The sense that the skandhas have some inherent or permanent reality. And to really know that, not just intellectually know that, changes everything. But, you know, I would actually like to do another English version of this, which then might get translated into German. And it's a little too formulaic here. Not formal, like a formula, like a mathematical formula. But that way it's more mantra-like or dharanic.

[87:30]

But it's harder to understand. It needs more commentary that way. Something else? Yes. Yes, to stay with the skandhas. I brought in in our group that what I thought about the other night through, after you talked about the skandhas, when you said people who meditate or sportsmen or had a near-death experience, are able to experience what is meant by the form skandha through circumstances, not necessarily easily, but through circumstances.

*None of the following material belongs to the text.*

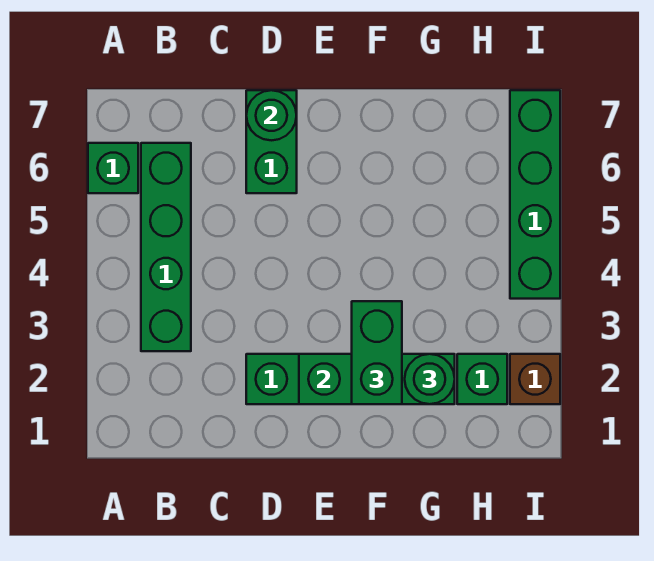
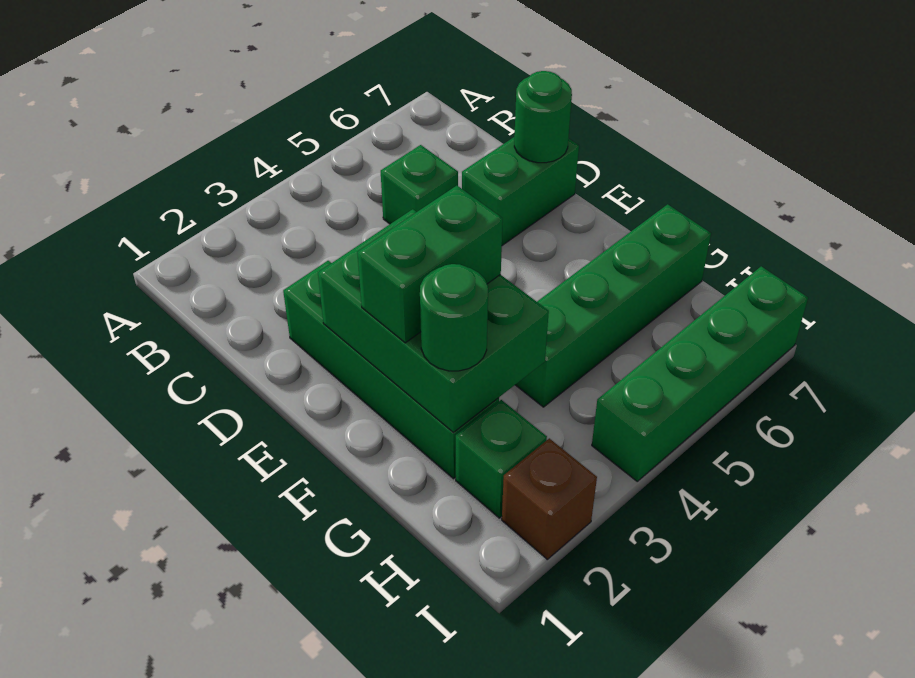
green 1x1 brick [88,143,138,193] -> green 1x1 brick moved to [381,145,458,224]
green 1x4 brick [141,143,191,351] -> green 1x4 brick moved to [515,204,711,407]
green 1x3 brick [299,354,455,404] -> green 2x3 brick [318,209,549,432]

Yeah, and I myself didn't realize that this was form.

[88:36]

I know I can slow down a time through this. Deutsch, bitte. Ich selber habe nicht so sehr erfahren, dass ich die Form verstehe, oder sie wirklich einzeln abtrennen kann von allem, sondern ich weiß, dass ich dadurch die Zeit verlangsamen kann. And then, I thought of another experience I also had, an in-between place between having died and reborn again. And this was a much deeper place. And then suddenly the five bardels came in my mind. The five bardels. Oh, yeah. OK. When you are in this place, you are in another state, in another level of consciousness than in just putting all these things in piles. In thinking of the Babel-Dos, I thought, how deep can I go?

[89:44]

Will I ever experience or be able to experience all the other four kinds of skandhas that already form this place? How deep can I still go? German, please. I hope you can hear me. Yes, it occurred to me, I don't know where I stopped in German. I thought of the Baros and compared them with these five standards. I also had another experience, such a space between being dead and being reborn. It was in a Holotropic Rest Experience. Then I came up with the five bardas. With each barda I come deeper into the essence. And then I thought, how deep can I go at all?

[90:49]

In the experience of form and in the separation of form, and I am not in this everyday being, to be able to throw every single one on top, but I am on this other place. How deep can I then still be as a living human being, as a living being, still go? No, I don't think it's useful to ask yourself that question. And I don't think it's even useful usually to even try to name our experiences. As bardos or whatever. I do think it's important as... one of the five fears to overcome, the fear of unusual states of mind.

[91:55]

I think we need to be able to be open to states of mind and body that we haven't experienced before. And the teachings of Buddhism about these things aren't about real places. Okay, it's just that I call them when I have to name it, I just pick it out. So there are maybe millions of such places. Like each moment is different and there can be so many different kind of experiences we have.

[93:00]

They do fall into some kind of pattern. And one of the reasons for teaching the five skandhas is is to give you a feeling for what Buddhism has decided is the most basic pattern conditioned arising falls into. The most basic pattern that conditioned arising falls into. And I think to teach it also gives us some permission to notice our experience. But beyond that it's better just to see what happens when you practice it. So the point is not to put things into five heaps.

[94:21]

But what happens when you put things into five heaps? In other words, the process of naming and saying, oh, that's this, that's this, that process is a concentrating process. What arises from that process is more subtle than the five skandhas. But if you start thinking, oh, this is this kind, then a kind of self is operating. Then you become an inner astronaut. I landed on Bardo 3. And I brought my golf clubs.